La ONU estima que hay 4,7 millones de personas que viven en áreas a las que el acceso humanitario es muy difícil.

La ONU denunció hoy el fracaso en el aprovisionamiento de ayuda humanitaria en Siria en enero, mes en el que sólo consiguió hacer entrar un convoy con asistencia para 40.000 civiles, con respecto a las veintiún autorizaciones que pidió al gobierno para este fin.

“Enero fue el peor mes (en término de acceso humanitario) desde marzo de 2016 y hay urgencia de avanzar con otros convoyes en áreas que no han recibido ayuda por más de cien días”, declaró la portavoz de la Oficina del enviado especial de la ONU para Siria, Yara Sharif.

Precisó que las localidades de Madaya, Zabadani, Foa y Kefraya se han quedado sin comida y se registran casos de enfermos críticos que requieren atención inmediata, pero que no han podido ser evacuados.

Sharif precisó que la imposibilidad de aportar ayuda esencial durante enero se debió nuevamente a los procedimientos burocráticos que crean obstáculos para la obtención de los permisos oficiales necesarios.

La segunda razón tiene que ver con que las zonas donde se encuentra la población necesitada se encuentra bajo el control del grupo yihadista Estado Islámico (EI), agregó.

La portavoz indicó que el segundo convoy humanitario que pudo completar su ruta en el presente año llevó ayuda este fin de semana a una zona de muy difícil acceso en la provincia de Homs, donde 84.000 personas recibieron suministros.

“Este convoy es el primero que ha cruzado una línea de combate en febrero y es el segundo en 2017”, comentó.

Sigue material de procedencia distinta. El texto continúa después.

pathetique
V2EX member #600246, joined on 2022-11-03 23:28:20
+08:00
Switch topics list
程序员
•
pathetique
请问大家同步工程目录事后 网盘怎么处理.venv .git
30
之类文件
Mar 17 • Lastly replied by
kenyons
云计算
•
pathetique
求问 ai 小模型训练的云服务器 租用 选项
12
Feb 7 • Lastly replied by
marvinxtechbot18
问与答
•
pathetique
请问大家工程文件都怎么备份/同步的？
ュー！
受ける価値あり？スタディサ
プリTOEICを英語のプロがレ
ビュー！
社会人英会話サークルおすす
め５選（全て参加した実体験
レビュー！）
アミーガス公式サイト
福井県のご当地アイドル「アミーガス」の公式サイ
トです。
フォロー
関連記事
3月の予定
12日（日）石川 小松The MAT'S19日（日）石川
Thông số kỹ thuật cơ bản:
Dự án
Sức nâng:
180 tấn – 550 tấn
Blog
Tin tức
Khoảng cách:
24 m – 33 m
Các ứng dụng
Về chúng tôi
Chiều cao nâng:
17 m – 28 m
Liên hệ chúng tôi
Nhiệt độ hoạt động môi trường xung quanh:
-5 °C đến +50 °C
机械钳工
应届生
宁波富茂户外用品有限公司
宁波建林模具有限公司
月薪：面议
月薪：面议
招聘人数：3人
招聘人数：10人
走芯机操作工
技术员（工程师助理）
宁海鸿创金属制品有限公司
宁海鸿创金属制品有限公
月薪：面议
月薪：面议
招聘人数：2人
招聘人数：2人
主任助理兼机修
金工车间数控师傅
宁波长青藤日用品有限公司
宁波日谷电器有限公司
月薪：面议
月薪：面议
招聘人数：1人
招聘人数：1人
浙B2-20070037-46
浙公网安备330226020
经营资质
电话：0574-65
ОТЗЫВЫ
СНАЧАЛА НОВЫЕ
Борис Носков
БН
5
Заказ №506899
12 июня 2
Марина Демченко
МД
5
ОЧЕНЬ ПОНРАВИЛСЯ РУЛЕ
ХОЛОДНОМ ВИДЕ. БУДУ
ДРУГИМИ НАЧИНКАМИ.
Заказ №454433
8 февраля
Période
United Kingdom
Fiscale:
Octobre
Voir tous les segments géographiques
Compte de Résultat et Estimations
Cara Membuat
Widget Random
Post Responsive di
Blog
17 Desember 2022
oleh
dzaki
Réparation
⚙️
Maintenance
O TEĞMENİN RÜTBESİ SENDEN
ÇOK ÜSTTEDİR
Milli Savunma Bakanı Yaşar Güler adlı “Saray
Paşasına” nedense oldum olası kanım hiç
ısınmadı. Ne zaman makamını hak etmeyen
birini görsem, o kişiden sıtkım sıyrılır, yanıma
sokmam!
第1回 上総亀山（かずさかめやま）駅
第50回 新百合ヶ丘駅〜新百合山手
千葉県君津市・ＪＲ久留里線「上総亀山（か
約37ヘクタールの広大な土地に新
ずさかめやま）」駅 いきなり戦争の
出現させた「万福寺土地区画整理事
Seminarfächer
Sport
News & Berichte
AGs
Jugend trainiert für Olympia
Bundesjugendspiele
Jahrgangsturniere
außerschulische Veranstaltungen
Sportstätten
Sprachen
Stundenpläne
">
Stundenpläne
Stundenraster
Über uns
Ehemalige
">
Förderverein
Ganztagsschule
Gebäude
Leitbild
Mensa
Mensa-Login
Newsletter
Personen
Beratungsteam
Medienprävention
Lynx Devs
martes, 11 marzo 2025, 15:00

La ONU estima que a pesar de la rebaja de la violencia en Siria, donde rige un cese de las hostilidades, sigue habiendo 4,7 millones de personas que viven en áreas a las que el acceso humanitario es muy difícil y otras 600.000 que continúan sitiadas.

Sobre la sección oriental de Alepo, cuyo control recuperó recientemente el Ejército sirio tras una larga batalla con grupos opositores armados que la controlaban, Sherif dijo que aunque las organizaciones humanitarias ahora tienen acceso, su trabajo está permanentemente amenazado por los explosivos remanentes.

Dijo también que es alarmante que 1,8 millones en las áreas urbana y rural de Alepo se encuentren privadas de agua por el recorte del abastecimiento desde la principal fuente de suministro, que se encuentra en un punto controlado por el EI.